## Exercise 1
In the records, begin at the line that has "philatelique.html" and stop after the line that has "Produkty najwyższej jakośći". Write out only those lines with "Newsletter" switched to "Infolettre", keep everything else the same, and leave out the pictures.

## Document extract
----

We know that there is an argument in the Gemara (see 60b, and Megilah 10a)
regarding whether or not the Kedushah of Yerushalayim remains in place after
the destruction of the Beis ha'Mikdash. This argument has many practical
ramifications (for example, whether or not one may offer Korbanos nowadays;
see Insights to Zevachim 61a). Is the argument concerning the Kedushah of
Yerushalayim also relevant to the Kedushah of Shilo? Is there an opinion
which maintains that the Kedushah of Shilo is permanent and still remains?
(a) RASHI (DH Zo v'Zo Shilo) implies that there is also a Machlokes
regarding whether the Kedushah of Shilo is lasting. Rashi comments that even
though both words, "Menuchah" and "Nachalah," refer to Shilo according to
this opinion, Bamos could still be used afterwards, since this opinion
maintains that Shilo's Kedushah was present only when the Mishkan was
standing, but not afterwards. Rashi continues and says that even this
opinion maintains that it is permitted to bring Korbanos after the
destruction of the Beis ha'Mikdash, as the Gemara in Megilah states, "I
heard that they offer Korbanos in Beis Chonyo in our times."
The KEREN ORAH is in doubt about Rashi's intentions. The verse explicitly
says, "va'Yitosh Mishkan Shilo" -- "and he forsake the Mishkan in Shilo"
(Tehilim 78:60). How, then, could we think that any of the Kedushah remains?
The YAD BINYAMIN explains that Rashi is not saying that Shilo could possibly
have Kedushah after its destruction. Rather, Rashi is simply explaining that
according to Rebbi Yishmael, who learns that the verse of "Menuchah" and
"Nachalah" is telling us that Bamos are forbidden once the Mishkan in Shilo
is built, one should not think that this means that Bamos are also forbidden
*after* the Mishkan in Shilo is no longer standing. This is because he holds
(Megilah 10a) that even in Yerushalayim itself it is permitted to offer
Korbanos after the Churban. Shilo certainly does not have any lasting
(b) The KEREN ORAH gives his own insight into how the argument in our Gemara
concerning the verse of "El ha'Menuchah v'El ha'Nachalah" could have
implications regarding whether the Kedushah of Yerushalayim was lasting or
not after the destruction of the Beis ha'Mikdash. The Gemara in Megilah
(10a) says that the opinion that maintains that the Kedushah of Yerushalayim
was not lasting learns this from the verse of "El ha'Menuchah...." The
Gemara explains that "Menuchah" refers to Shilo, and "Nachalah" refers to
the Beis ha'Mikdash in Yerushalayim. Just as one was permitted to offer
Korbanos after Shilo, one is permitted to do so after the destruction of the
Beis ha'Mikdash as well.

----

## Data under study
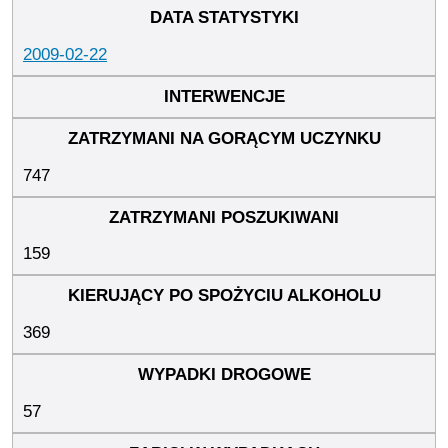
2009-02-22
747
159
369
57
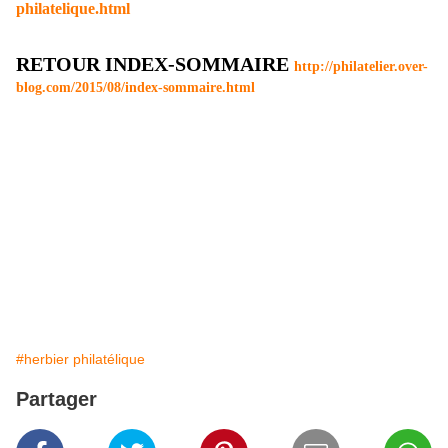
philatelique.html
RETOUR INDEX-SOMMAIRE
http://philatelier.over-
blog.com/2015/08/index-sommaire.html
#herbier philatélique
Partager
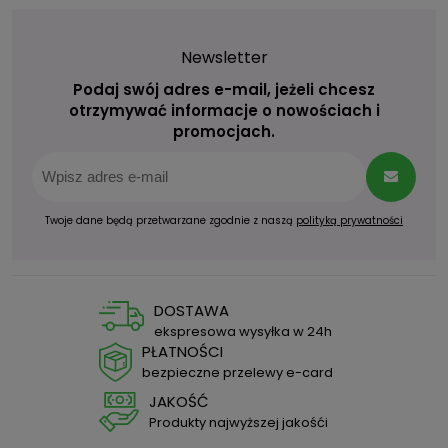
Newsletter
Podaj swój adres e-mail, jeżeli chcesz
otrzymywać informacje o nowościach i
promocjach.
Twoje dane będą przetwarzane zgodnie z naszą
polityką prywatności
DOSTAWA
ekspresowa wysyłka w 24h
PŁATNOŚCI
bezpieczne przelewy e-card
JAKOŚĆ
Produkty najwyższej jakośći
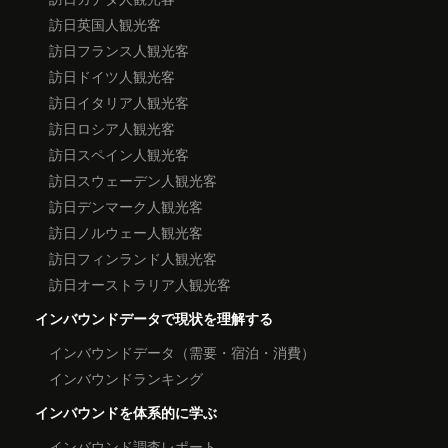
訪日英国人観光客
訪日フランス人観光客
訪日ドイツ人観光客
訪日イタリア人観光客
訪日ロシア人観光客
訪日スペイン人観光客
訪日スウェーデン人観光客
訪日デンマーク人観光客
訪日ノルウェー人観光客
訪日フィンランド人観光客
訪日オーストラリア人観光客
インバウンドデータで現状を理解する
インバウンドデータ（需要・宿泊・消費）
インバウンドランキング
インバウンドを体系的に学ぶ
インバウンド調査レポート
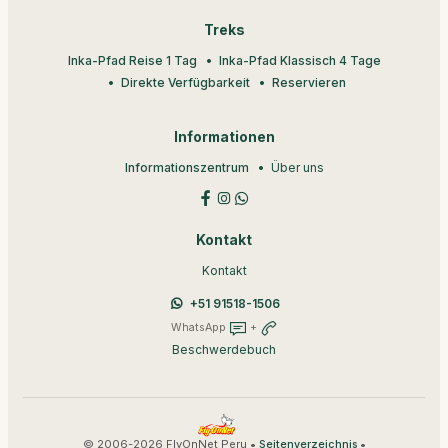
Treks
Inka-Pfad Reise 1 Tag
Inka-Pfad Klassisch 4 Tage
Direkte Verfügbarkeit
Reservieren
Informationen
Informationszentrum
Über uns
Kontakt
Kontakt
+51 91518-1506
WhatsApp
+
Beschwerdebuch
© 2006-2026 FlyOnNet Peru •
•
Seitenverzeichnis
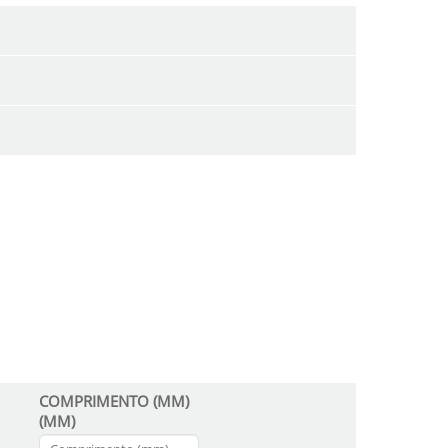
COMPRIMENTO (MM)
(MM)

----

## Exercise 2
From the passage on the Kedushah of Shilo, transcribe word for word the part that begins at the words "We know that" and stops after "and still remains?".

## Task response 1
philatelique.html
RETOUR INDEX-SOMMAIRE
http://philatelier.over-
blog.com/2015/08/index-sommaire.html
#herbier philatélique
Partager
Infolettre
Podaj swój adres e-mail, jeżeli chcesz
otrzymywać informacje o nowościach i
promocjach.
Twoje dane będą przetwarzane zgodnie z naszą
polityką prywatności
DOSTAWA
ekspresowa wysyłka w 24h
PŁATNOŚCI
bezpieczne przelewy e-card
JAKOŚĆ
Produkty najwyższej jakośći

## Task response 2
We know that there is an argument in the Gemara (see 60b, and Megilah 10a)
regarding whether or not the Kedushah of Yerushalayim remains in place after
the destruction of the Beis ha'Mikdash. This argument has many practical
ramifications (for example, whether or not one may offer Korbanos nowadays;
see Insights to Zevachim 61a). Is the argument concerning the Kedushah of
Yerushalayim also relevant to the Kedushah of Shilo? Is there an opinion
which maintains that the Kedushah of Shilo is permanent and still remains?